My lecture notes states the Chebyshev inequality as follows:
If k is the number of entries of x that satisfy $|x_i − avg(x)| \ge a$, then $k/n \le {(std(x)/a)}^2$.
x is a 100-vector with rms(x) = 1. Let $q_{90}$ be the 90th percentile of the absolute values of the entries of the vector x. How big and how small can $q_{90}$ be?
First, I obtain possible range of values of avg(x) from the equality $${rms(x)}^2 = {avg(x)}^2 + {std(x)}^2$$ I get ${avg(x)}^2 = {rms(x)}^2 - {std(x)}^2 \le {rms(x)}^2 = 1$ $\Rightarrow |avg(x)| \le 1$. Similarly, ${std(x)}^2 = {rms(x)}^2 - {avg(x)}^2 \le {rms(x)}^2 = 1$.

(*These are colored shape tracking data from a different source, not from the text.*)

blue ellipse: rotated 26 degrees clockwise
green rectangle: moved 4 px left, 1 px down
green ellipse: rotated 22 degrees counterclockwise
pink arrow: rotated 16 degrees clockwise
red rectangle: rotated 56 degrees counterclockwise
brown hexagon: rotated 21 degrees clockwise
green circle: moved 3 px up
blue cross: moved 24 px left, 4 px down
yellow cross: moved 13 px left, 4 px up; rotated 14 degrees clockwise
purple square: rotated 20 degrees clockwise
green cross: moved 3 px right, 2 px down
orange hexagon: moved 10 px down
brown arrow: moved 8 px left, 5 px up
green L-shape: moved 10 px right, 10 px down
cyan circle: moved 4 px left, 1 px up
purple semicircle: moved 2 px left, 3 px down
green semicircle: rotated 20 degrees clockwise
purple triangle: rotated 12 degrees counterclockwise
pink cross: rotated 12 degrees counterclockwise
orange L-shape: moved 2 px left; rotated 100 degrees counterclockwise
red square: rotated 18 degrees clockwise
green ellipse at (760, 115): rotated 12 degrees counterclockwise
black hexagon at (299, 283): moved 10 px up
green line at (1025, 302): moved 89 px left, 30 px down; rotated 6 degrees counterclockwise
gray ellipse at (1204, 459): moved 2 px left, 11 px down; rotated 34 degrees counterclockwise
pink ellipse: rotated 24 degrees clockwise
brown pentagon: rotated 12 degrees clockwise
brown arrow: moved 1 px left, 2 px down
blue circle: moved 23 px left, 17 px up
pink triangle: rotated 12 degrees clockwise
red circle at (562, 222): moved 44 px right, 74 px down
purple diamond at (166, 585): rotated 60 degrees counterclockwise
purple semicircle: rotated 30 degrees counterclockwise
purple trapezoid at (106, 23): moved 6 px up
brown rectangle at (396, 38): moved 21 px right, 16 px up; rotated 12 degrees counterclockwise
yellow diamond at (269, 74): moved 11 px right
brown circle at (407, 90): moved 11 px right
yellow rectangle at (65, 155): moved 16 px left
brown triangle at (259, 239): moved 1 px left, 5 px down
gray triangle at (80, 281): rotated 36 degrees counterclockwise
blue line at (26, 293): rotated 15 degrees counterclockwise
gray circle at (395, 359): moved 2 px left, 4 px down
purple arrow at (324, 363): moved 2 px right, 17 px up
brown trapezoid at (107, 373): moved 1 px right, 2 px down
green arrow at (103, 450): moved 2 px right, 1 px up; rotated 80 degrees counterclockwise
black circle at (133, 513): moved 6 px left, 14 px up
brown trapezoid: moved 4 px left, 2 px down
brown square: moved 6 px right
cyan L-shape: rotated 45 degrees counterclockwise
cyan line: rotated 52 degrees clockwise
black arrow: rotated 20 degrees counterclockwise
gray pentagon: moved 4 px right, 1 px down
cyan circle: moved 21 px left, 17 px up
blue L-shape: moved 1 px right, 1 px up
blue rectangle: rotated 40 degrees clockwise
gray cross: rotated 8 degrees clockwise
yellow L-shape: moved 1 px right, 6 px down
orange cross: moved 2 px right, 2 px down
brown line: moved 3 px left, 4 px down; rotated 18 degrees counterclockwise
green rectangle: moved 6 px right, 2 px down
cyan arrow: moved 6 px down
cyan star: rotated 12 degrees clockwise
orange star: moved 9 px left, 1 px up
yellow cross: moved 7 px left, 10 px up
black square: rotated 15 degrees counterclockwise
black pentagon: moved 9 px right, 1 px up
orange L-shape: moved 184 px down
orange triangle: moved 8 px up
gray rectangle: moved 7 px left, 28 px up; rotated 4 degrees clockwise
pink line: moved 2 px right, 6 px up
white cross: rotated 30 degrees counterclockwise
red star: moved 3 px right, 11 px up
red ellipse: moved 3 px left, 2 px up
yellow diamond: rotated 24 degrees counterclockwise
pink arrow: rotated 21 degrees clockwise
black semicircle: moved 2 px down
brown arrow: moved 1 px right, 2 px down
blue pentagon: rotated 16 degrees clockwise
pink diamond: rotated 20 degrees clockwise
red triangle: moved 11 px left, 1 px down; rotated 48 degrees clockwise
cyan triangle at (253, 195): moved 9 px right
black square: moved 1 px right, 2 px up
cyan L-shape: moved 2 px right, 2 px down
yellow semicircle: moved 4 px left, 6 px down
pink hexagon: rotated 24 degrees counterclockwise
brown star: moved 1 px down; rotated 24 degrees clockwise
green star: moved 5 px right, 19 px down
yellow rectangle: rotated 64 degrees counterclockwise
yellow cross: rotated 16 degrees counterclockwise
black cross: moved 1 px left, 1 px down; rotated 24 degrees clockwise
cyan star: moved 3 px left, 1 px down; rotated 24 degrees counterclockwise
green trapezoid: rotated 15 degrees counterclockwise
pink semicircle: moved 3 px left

Since $q_{90}$ is the the 90th percentile, there are k=10 values that with $|x_i − avg(x)|\ge a$. Therefore, $1/10 \le {(std(x)/a)}^2 \le 1/a$ $\Rightarrow a \le {\sqrt 10}$.
I feel that possible $q_{90}$ should fall in the range between $min\{avg(x)\}-max\{a\} = -1-{\sqrt 10}$ and $max\{avg(x)\}+max\{a\} = 1+ {\sqrt 10}$, but I am not sure how to justify it.
Is this even correct? Can anyone point me in the right direction? I would appreciate any help!